TASK STATEMENT ::
Rewrite the entries below with "document elements" changed to "page elements" and everything else kept the same, and leave out the pictures.

DATASET ENTRIES ::
Start
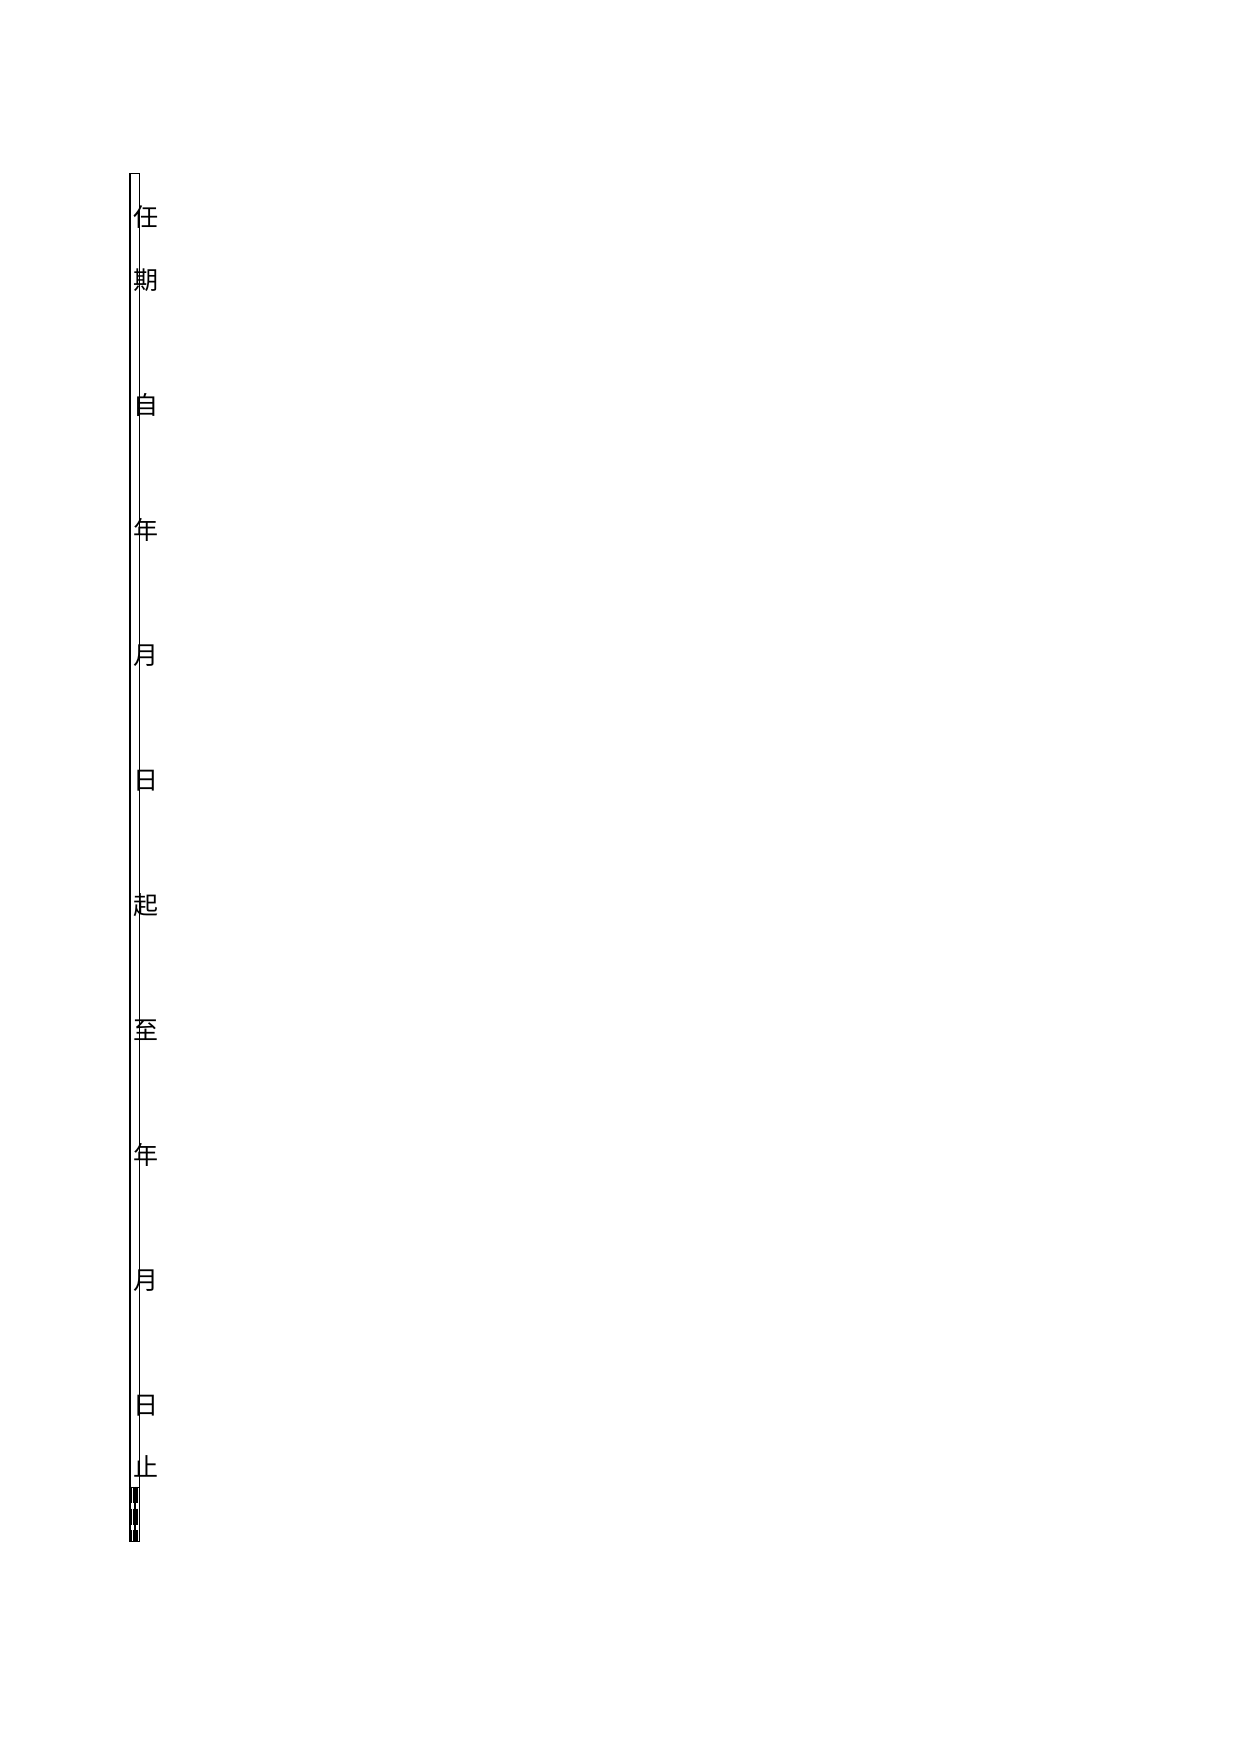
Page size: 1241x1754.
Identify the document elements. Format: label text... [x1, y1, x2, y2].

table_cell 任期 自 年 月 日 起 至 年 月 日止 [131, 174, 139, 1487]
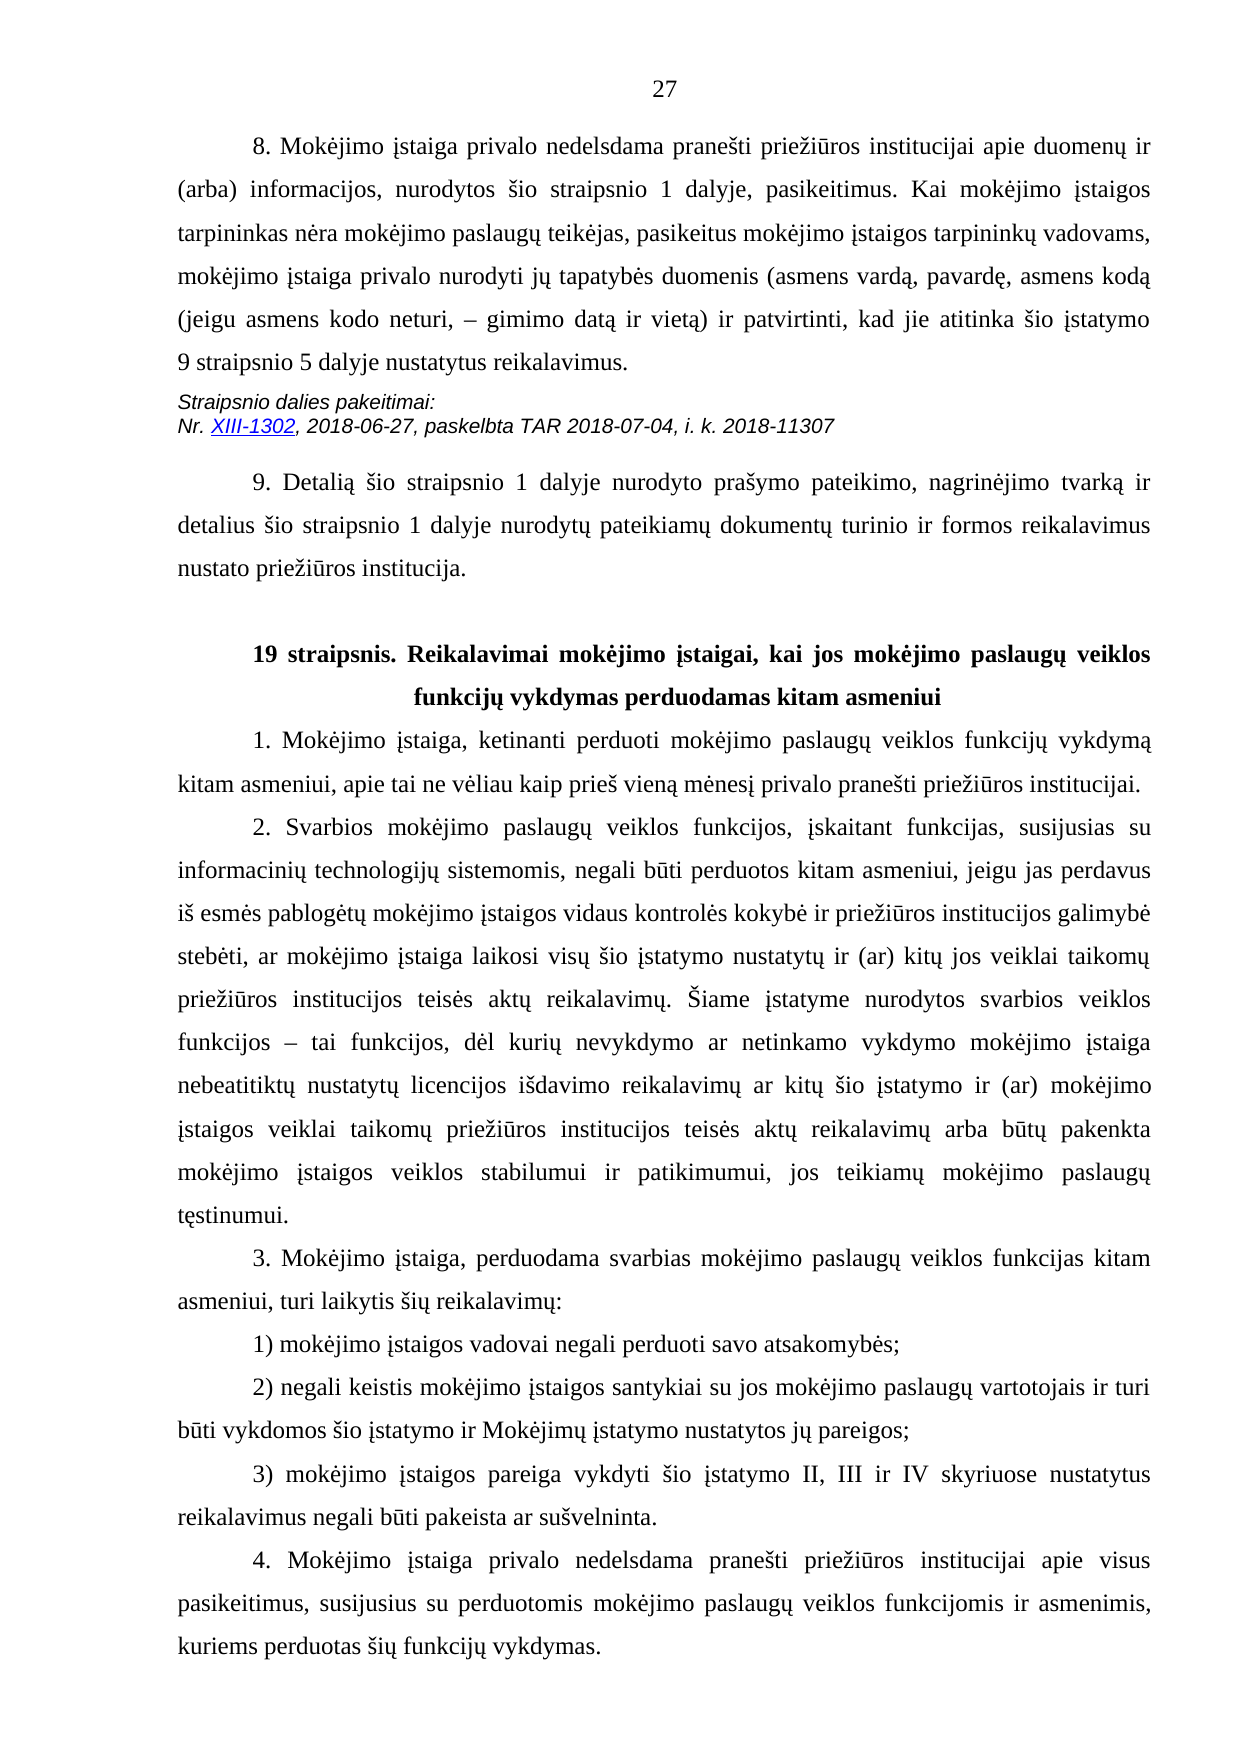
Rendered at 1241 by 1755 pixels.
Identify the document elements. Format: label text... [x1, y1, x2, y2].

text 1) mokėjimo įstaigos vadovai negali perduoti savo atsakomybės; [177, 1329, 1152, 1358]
End
RESPONSE TO THE EXERCISE ::
Page size: 1241x1754.
Identify the page elements. Format: label text... [x1, y1, x2, y2].

table_cell 任期 自 年 月 日 起 至 年 月 日止 [131, 174, 139, 1487]
Rendered at 1241 by 1755 pixels.
Identify the page elements. Format: label text... [x1, y1, x2, y2].

text 1) mokėjimo įstaigos vadovai negali perduoti savo atsakomybės; [177, 1329, 1152, 1358]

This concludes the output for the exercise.